Film and television production is the most realistic paid scenario. Major Hollywood production companies spend hundreds of millions of dollars on visual effects every year. If AI video tools can reliably complete pre-concept preview, storyboard production, background replacement, etc., it will be enough to generate considerable enterprise-level subscription revenue. Advertising marketing is another deterministic track. Brands spend huge amounts of money on video advertising content production every year. AI video can significantly reduce the production cycle and cost, and the business logic is clear.

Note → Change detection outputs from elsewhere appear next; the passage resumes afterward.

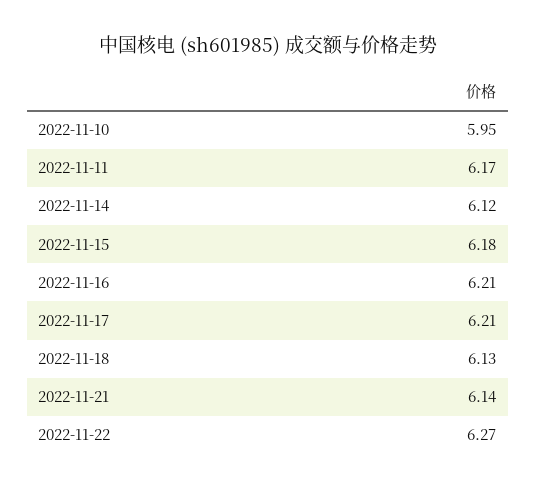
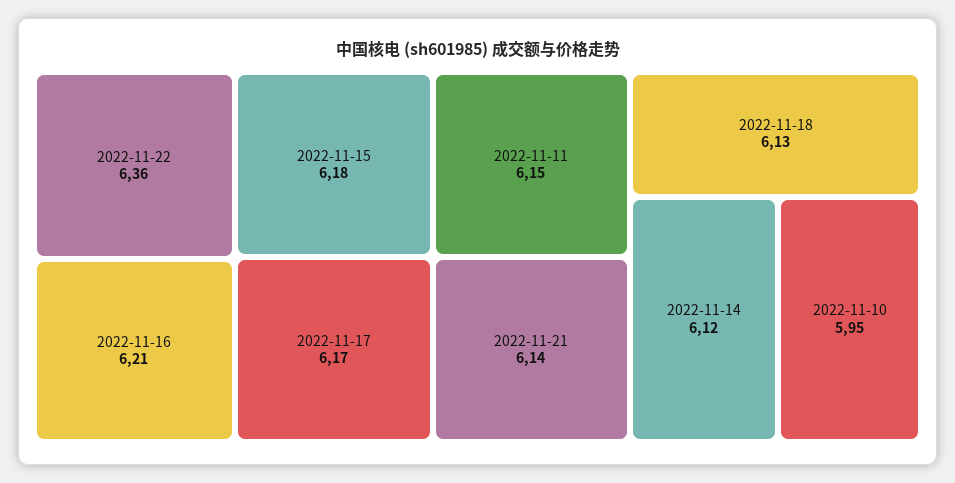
  {
    "2022-11-10": 5.95,
-   "2022-11-11": 6.17,
+   "2022-11-11": 6.15,
    "2022-11-14": 6.12,
    "2022-11-15": 6.18,
    "2022-11-16": 6.21,
-   "2022-11-17": 6.21,
+   "2022-11-17": 6.17,
    "2022-11-18": 6.13,
    "2022-11-21": 6.14,
-   "2022-11-22": 6.27
+   "2022-11-22": 6.36
  }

The failure of Sora exposed the fatal dilemma of general consumer AI video products: technical barriers will be quickly leveled, user novelty fades very quickly, the copyright minefield of the content ecosystem is full of pitfalls, and a monetization model is almost impossible to establish. Who will pay for AI videos? Ordinary users are unwilling to continue paying, advertisers are shunned by platforms full of deep fake risks, and content platforms have not yet found a feasible way to integrate AI videos into existing business systems.
Sora completed the entire story of an AI star product in two years: technological shock, capital carnival, user influx, stagnant growth, accumulation of legal risks, absence of business model, and finally quietly offline. This is not the end of the AI video era, but the kind of ambitious narrative that is in the name of subverting everyone but lacks a closed loop of monetization is beginning to accept the calmest judgment of the market.